Research on popular emotional health approaches such as mindfulness and even positive psychology are in their infancy, with published data consisting of online interventions. Nutritional protocols continue to be used in the treatment of a broad range of mental health disorders (Walsh, 2012) The potency of some of these protocols suggests that they best be utilized when planning for a pregnancy or possibly even prior to infertility treatment.

Transcranial Magnetic Stimulation (TMS) is a drug free option for pregnant women experiencing moderate to severe depression. Pregnant women tend not to be open to participation in this type of emotional health treatment, according to survey research by Kim and colleagues (Kim, Sockol, Barber, Moseley et al, 2010). These researchers found that when surveyed pregnant women were provided with effective psychoeducational information about TMS in the form of an video, they became more willing to consider it as an intervention option (Kim et al, 2010). More severe depression has typically been treated by a combination of psychiatric medication and frequent psychotherapy. Women who rely only on an SSRI to manage their symptoms of depression and anxiety would not be classified as experiencing severe or even moderate depression. SSRI’s, however, are frequently used to treat symptoms of a wide variety of anxiety disorders and symptoms of these disorders in conjunction with depressive symptoms. SSRI’s may also be used to maintain treatment gains.

The research investigating negative sequelae from the use of SSRI antidepressants during pregnancy and lactation demonstrate a global consensus that prescription medication therapy during pregnancy poses longterm, disturbing emotional health effects in offspring exposed gestationally or soon after birth (Dubovicky, Belovicova, Csatlosova & Bogi, 2017). Technologically savvy research exemplified in Lugo-Candelas and colleague’s (2018) recent work, can no longer be ignored, trivialized or dismissed by researchers and clinicians, an unfortunate pattern of professional irresponsibility. The price tag of a simple and expedient pharmacological response by medical professionals to highly complex problems of an intricate interdisciplinary nature is staggering when one considers the sheer number of children impacted since the introduction of the SSRIs in 1987! The media needs to apprise the public of these authentic dangers and relevant professionals must resurrect policies of full informed consent. Pregnant women deserve to routinely be offered alternative therapeutic approaches to prescription SSRI therapy at the earliest possible time during the course of pregnancy or family planning.

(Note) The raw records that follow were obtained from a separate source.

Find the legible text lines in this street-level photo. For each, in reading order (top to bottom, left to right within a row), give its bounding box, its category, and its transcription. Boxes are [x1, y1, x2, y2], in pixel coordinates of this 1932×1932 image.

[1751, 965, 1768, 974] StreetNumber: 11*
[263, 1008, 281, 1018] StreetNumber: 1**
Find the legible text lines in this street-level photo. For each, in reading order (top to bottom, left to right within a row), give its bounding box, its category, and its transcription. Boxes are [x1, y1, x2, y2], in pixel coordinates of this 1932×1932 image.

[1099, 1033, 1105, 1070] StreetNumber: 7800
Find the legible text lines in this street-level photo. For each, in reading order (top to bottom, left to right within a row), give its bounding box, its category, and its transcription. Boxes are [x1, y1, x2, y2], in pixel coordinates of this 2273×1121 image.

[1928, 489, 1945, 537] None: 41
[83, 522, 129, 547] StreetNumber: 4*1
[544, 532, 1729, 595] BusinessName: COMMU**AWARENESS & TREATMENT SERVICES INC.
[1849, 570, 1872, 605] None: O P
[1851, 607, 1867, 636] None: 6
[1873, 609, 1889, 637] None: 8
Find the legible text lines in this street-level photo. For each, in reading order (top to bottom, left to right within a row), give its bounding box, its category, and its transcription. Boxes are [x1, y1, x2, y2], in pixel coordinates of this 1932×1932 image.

Emotional health interventions for maternal anxiety and depression are effective and available. The panorama of nonpharmaceutical therapeutic interventions, according to current published research, is wide. The biggest barrier may be the absence of interdisciplinary collaborative assessment and treatment efforts when providing healthcare to pregnant women. Research and clinical practice continue to utilize standard tests and screening instruments that are likely to misdiagnose clinical anxiety and depression in pregnant women. At the very least, this will result in missed opportunities to intervene with pregnant women in critical need of emotional health services, or to unnecessarily prescribe an SSRI to a pregnant woman. The “diversity” of symptomatology regarding antenatal maternal symptoms of depression and anxiety must also be addressed by future research. Experienced clinicians in outpatient settings regard the comorbid symptoms of anxiety and depression among adult female patients as a frequently encountered constellation. Whether this constellation may be a harbinger of major mental illness or merely reflects depressive symptoms emerging when symptoms of a recurring anxiety disorder such as panic or obsessive compulsive disorder resurface. Conclusions of leading researchers gingerly state that the association between prenatal SSRI exposure and fetal brain development is “particularly in brain regions critical to emotional processing” (Lugo-Candelas et al, 2018). Can we afford to gamble with this crisis any longer?